Have you ever had a disappointing grape? You know the ones that look all plump and crunchy but when you bite into one it’s just a bit…soft? I ended up with a punnet of them the other day – tasty looking but just didn’t hit the mark. But I hate wasting food, I will go to great lengths to attempt to use up anything that would otherwise be thrown away (unless it’s actually gone mouldy, I don’t go quite that far…), so I racked my brains to try and come up with something to do with them.
There aren’t many recipes that use cooked grapes so I was left with a choice between cake and bread; I wasn’t in the mood for cake so bread it was. What I came up with is a take on Italian Schiacciata all’uva, a red grape flatbread similar to foccacia. This is by no means an authentic recipe, I changed up the dough somewhat, adding a bit of semolina for flavour and a chewier crumb, and my grapes were green, but I do imagine that it would be far superior if baked with black or red grapes.

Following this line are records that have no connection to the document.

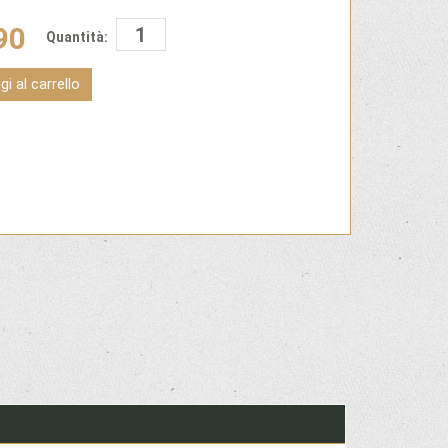
90
Quantità:
i al carrello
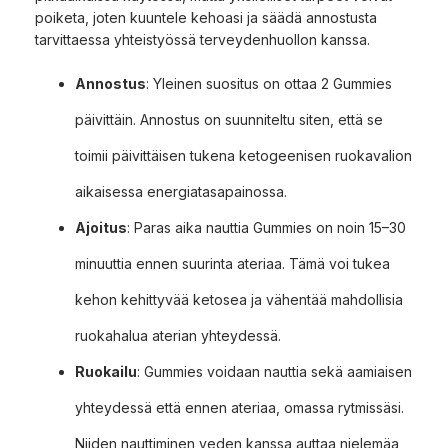
poiketa, joten kuuntele kehoasi ja säädä annostusta
tarvittaessa yhteistyössä terveydenhuollon kanssa.
Annostus
: Yleinen suositus on ottaa 2 Gummies
päivittäin. Annostus on suunniteltu siten, että se
toimii päivittäisen tukena ketogeenisen ruokavalion
aikaisessa energiatasapainossa.
Ajoitus
: Paras aika nauttia Gummies on noin 15–30
minuuttia ennen suurinta ateriaa. Tämä voi tukea
kehon kehittyvää ketosea ja vähentää mahdollisia
ruokahalua aterian yhteydessä.
Ruokailu
: Gummies voidaan nauttia sekä aamiaisen
yhteydessä että ennen ateriaa, omassa rytmissäsi.
Niiden nauttiminen veden kanssa auttaa nielemäa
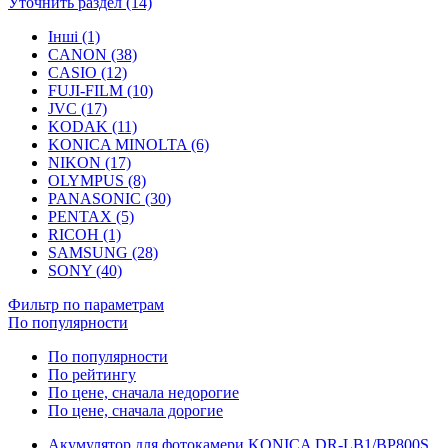
Уточнить раздел (14)
Інші (1)
CANON (38)
CASIO (12)
FUJI-FILM (10)
JVC (17)
KODAK (11)
KONICA MINOLTA (6)
NIKON (17)
OLYMPUS (8)
PANASONIC (30)
PENTAX (5)
RICOH (1)
SAMSUNG (28)
SONY (40)
Фильтр по параметрам
По популярности
По популярности
По рейтингу
По цене, сначала недорогие
По цене, сначала дорогие
Акумулятор для фотокамери KONICA DR-LB1/BP800S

The bread consists of two layers of dough with grapes and raisins in the middle and more grapes and sugar on the top which collapse into bubbles of sweet, sticky juice which caramelise slightly when the loaf is baked. But despite the grapes and the sprinkling of sugar it is not overly sweet, making it a perfect treat for breakfast or a mid-morning snack. I wasn’t originally planning on blogging this recipe, as I didn’t expect it to turn out that well but I was pleasantly surprised by the result and it is very tasty!